Now gutenberg.org is a really cool place to browse; their mission is to provide free online access to softcopy of as many public domain texts as the public is willing to obtain, scan, proofread, and submit. Gutenberg, of course, is famous for the invention of movable type, and for printing bibles. Regarding christian printing, however, I have found an online resource that may be a more worthwhile of the Gutenberg name and legacy!
In my previous short post, when Williamson says "as Calvin did", he refers to Calvin's A Harmony of the Law, a four-volume work on Exodus — Deuteronomy. Four books = four volumes is merely a coincidence, as the work is organized by the Ten Commandments, with the rest of the Law sliced and diced into his judgement of which Commandment each individual Law demonstrates. Looking around on the web, I discovered that the complete texts for all four volumes (1 2 3 4) are available online from the Christian Classics Ethereal Library (as well as for Calvin's commentaries on all of the books of the bible, (as well as the apparently complete works of Calvin (as well as as the work of other theologians starting with 'C' (heck, the whole alphabet's in there!)))). Not only can the works be read online, in HTML, but each work has an "About this book" link that contains links to downloadable .rtf or .xml versions as well! How cool is that?

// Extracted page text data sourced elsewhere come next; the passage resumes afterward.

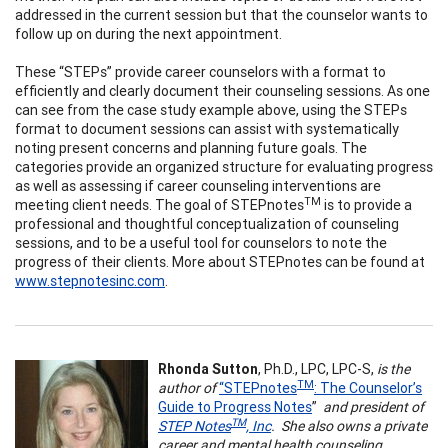
addressed in the current session but that the counselor wants to
follow up on during the next appointment.
These “STEPs” provide career counselors with a format to
efficiently and clearly document their counseling sessions. As one
can see from the case study example above, using the STEPs
format to document sessions can assist with systematically
noting present concerns and planning future goals. The
categories provide an organized structure for evaluating progress
as well as assessing if career counseling interventions are
TM
meeting client needs. The goal of STEPnotes
is to provide a
professional and thoughtful conceptualization of counseling
sessions, and to be a useful tool for counselors to note the
progress of their clients. More about STEPnotes can be found at
www.stepnotesinc.com
.
Rhonda Sutton
, Ph.D., LPC, LPC-S,
is the
TM
author of
“STEPnotes
: The Counselor’s
Guide to Progress Notes
”
and president of
TM
STEP Notes
, Inc
. She also owns a private
career and mental health counseling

So here's my plan. After downloading the .xml and deciphering its structure, it should be a cinch (using Perl) to extract a listing of scripture references that Calvin organized under each of the Ten Commandments. And from there it is also a cinch to reverse that into an index of the Pentateuch, and how each passage is organized by Commandment. And finally, it will be only a little more than a cinch to generate HTML (with every scripture reference linked over to BibleGateway.com) that presents these references in both directions (by Commandment, by Reference), and post it as a static page on Blogorrhea.
Hopefully, I can whip this project together in just a few days, so keep your eyes (or RSS feed readers) peeled!